MEDIUM W012: Unverifiable external dependency detected (runtime URL that controls agent).

• Potentially malicious external URL detected (high risk: 0.90). The skill explicitly instructs running the MCP server via "npx -y @vechain/mcp-server@latest" (see https://www.npmjs.com/package/@vechain/mcp-server), which fetches and executes remote code at runtime to provide MCP endpoints that the agent uses to load external docs/data into its prompt/context—this is a runtime-executed external dependency that can directly control the agent's inputs.

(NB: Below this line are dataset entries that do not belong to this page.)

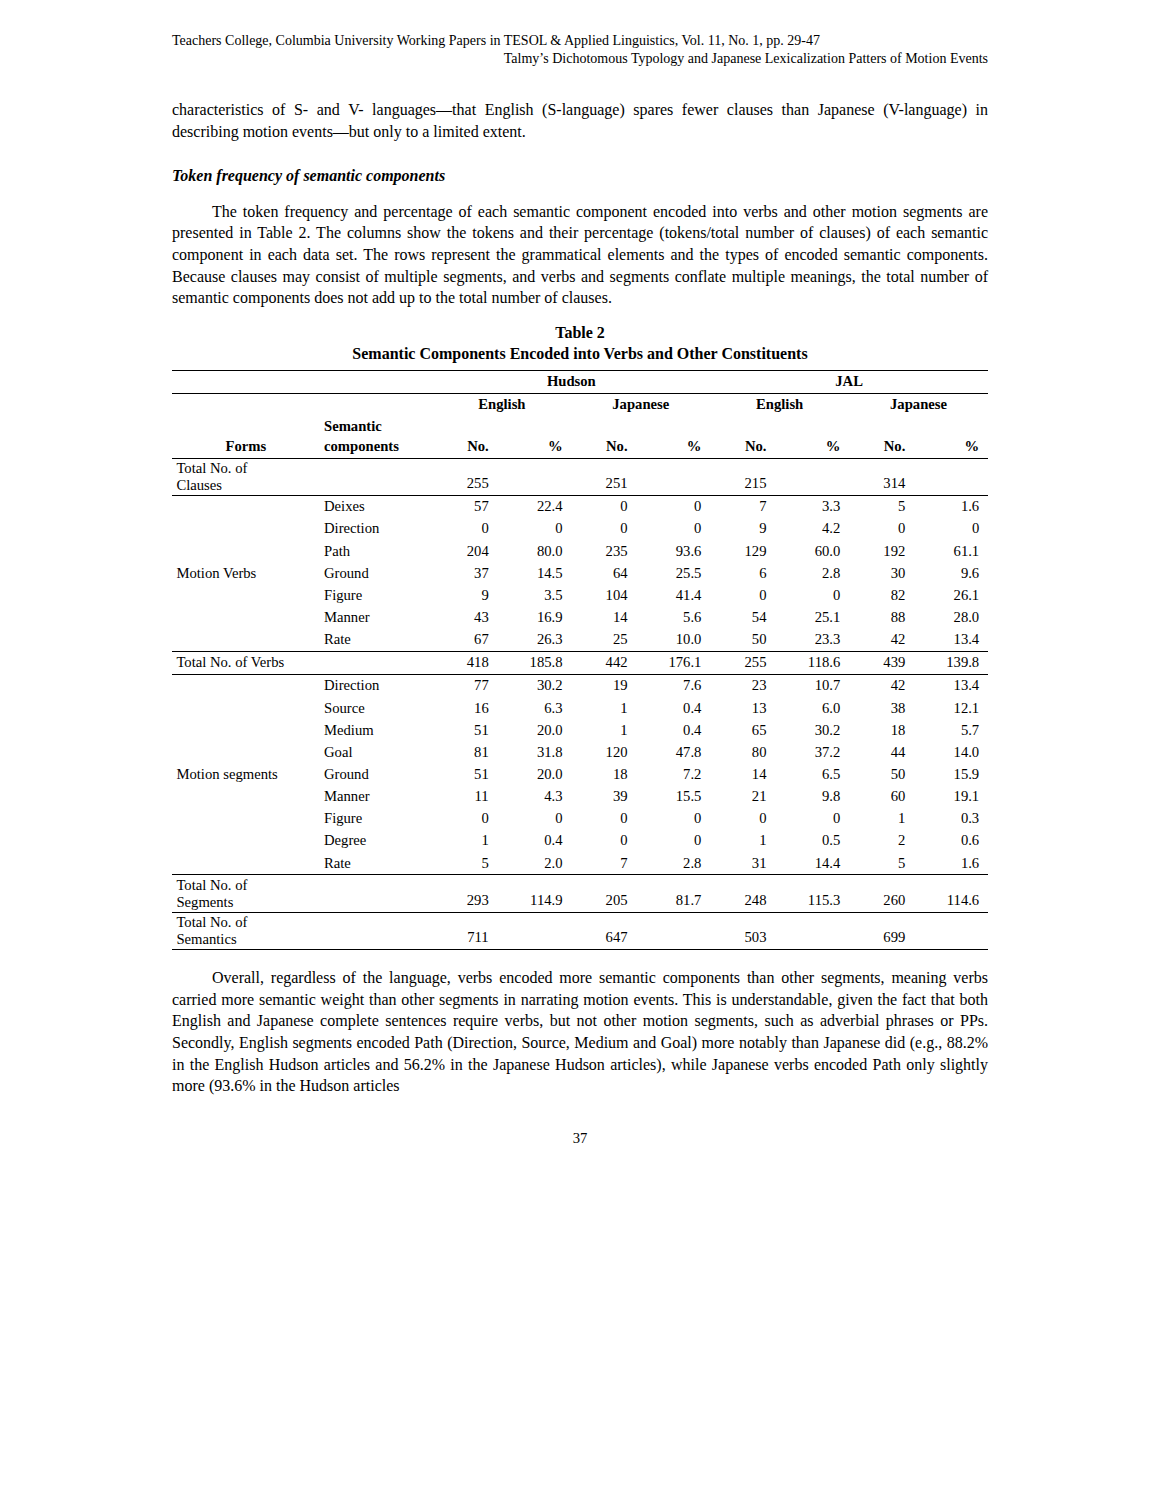Teachers College, Columbia University Working Papers in TESOL & Applied Linguistics, Vol. 11, No. 1, pp. 29-47 Talmy’s Dichotomous Typology and Japanese Lexicalization Patters of Motion Events
characteristics of S- and V- languages—that English (S-language) spares fewer clauses than Japanese (V-language) in describing motion events—but only to a limited extent.
Token frequency of semantic components
The token frequency and percentage of each semantic component encoded into verbs and other motion segments are presented in Table 2. The columns show the tokens and their percentage (tokens/total number of clauses) of each semantic component in each data set. The rows represent the grammatical elements and the types of encoded semantic components. Because clauses may consist of multiple segments, and verbs and segments conflate multiple meanings, the total number of semantic components does not add up to the total number of clauses.
Table 2 Semantic Components Encoded into Verbs and Other Constituents
| | | Hudson | JAL |
| --- | --- | --- | --- |
| | | English | Japanese | English | Japanese |
| Forms | Semantic components | No. | % | No. | % | No. | % | No. | % |
| Total No. of Clauses | | 255 | | 251 | | 215 | | 314 | |
| | Deixes | 57 | 22.4 | 0 | 0 | 7 | 3.3 | 5 | 1.6 |
| | Direction | 0 | 0 | 0 | 0 | 9 | 4.2 | 0 | 0 |
| | Path | 204 | 80.0 | 235 | 93.6 | 129 | 60.0 | 192 | 61.1 |
| Motion Verbs | Ground | 37 | 14.5 | 64 | 25.5 | 6 | 2.8 | 30 | 9.6 |
| | Figure | 9 | 3.5 | 104 | 41.4 | 0 | 0 | 82 | 26.1 |
| | Manner | 43 | 16.9 | 14 | 5.6 | 54 | 25.1 | 88 | 28.0 |
| | Rate | 67 | 26.3 | 25 | 10.0 | 50 | 23.3 | 42 | 13.4 |
| Total No. of Verbs | | 418 | 185.8 | 442 | 176.1 | 255 | 118.6 | 439 | 139.8 |
| | Direction | 77 | 30.2 | 19 | 7.6 | 23 | 10.7 | 42 | 13.4 |
| | Source | 16 | 6.3 | 1 | 0.4 | 13 | 6.0 | 38 | 12.1 |
| | Medium | 51 | 20.0 | 1 | 0.4 | 65 | 30.2 | 18 | 5.7 |
| | Goal | 81 | 31.8 | 120 | 47.8 | 80 | 37.2 | 44 | 14.0 |
| Motion segments | Ground | 51 | 20.0 | 18 | 7.2 | 14 | 6.5 | 50 | 15.9 |
| | Manner | 11 | 4.3 | 39 | 15.5 | 21 | 9.8 | 60 | 19.1 |
| | Figure | 0 | 0 | 0 | 0 | 0 | 0 | 1 | 0.3 |
| | Degree | 1 | 0.4 | 0 | 0 | 1 | 0.5 | 2 | 0.6 |
| | Rate | 5 | 2.0 | 7 | 2.8 | 31 | 14.4 | 5 | 1.6 |
| Total No. of Segments | | 293 | 114.9 | 205 | 81.7 | 248 | 115.3 | 260 | 114.6 |
| Total No. of Semantics | | 711 | | 647 | | 503 | | 699 | |
Overall, regardless of the language, verbs encoded more semantic components than other segments, meaning verbs carried more semantic weight than other segments in narrating motion events. This is understandable, given the fact that both English and Japanese complete sentences require verbs, but not other motion segments, such as adverbial phrases or PPs. Secondly, English segments encoded Path (Direction, Source, Medium and Goal) more notably than Japanese did (e.g., 88.2% in the English Hudson articles and 56.2% in the Japanese Hudson articles), while Japanese verbs encoded Path only slightly more (93.6% in the Hudson articles
37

MEDIUM W009: Direct money access capability detected (payment gateways, crypto, banking).

• Direct money access detected (high risk: 1.00). The skill is explicitly about building and sending VeChain blockchain transactions and managing on-chain token/staking/governance actions. It references VeChain SDKs and VeChain Kit hooks (e.g., useSendTransaction), transaction building/sending/confirmation, fee delegation (VIP-191), multi-clause transactions, VET/VTHO token handling, staking/StarGate and DAO reward flows, and backend SDKs for on-chain transaction construction. These are specific crypto/blockchain execution capabilities (wallet signing/transactions, token transfers, staking), not generic tooling, so the skill grants direct financial execution authority.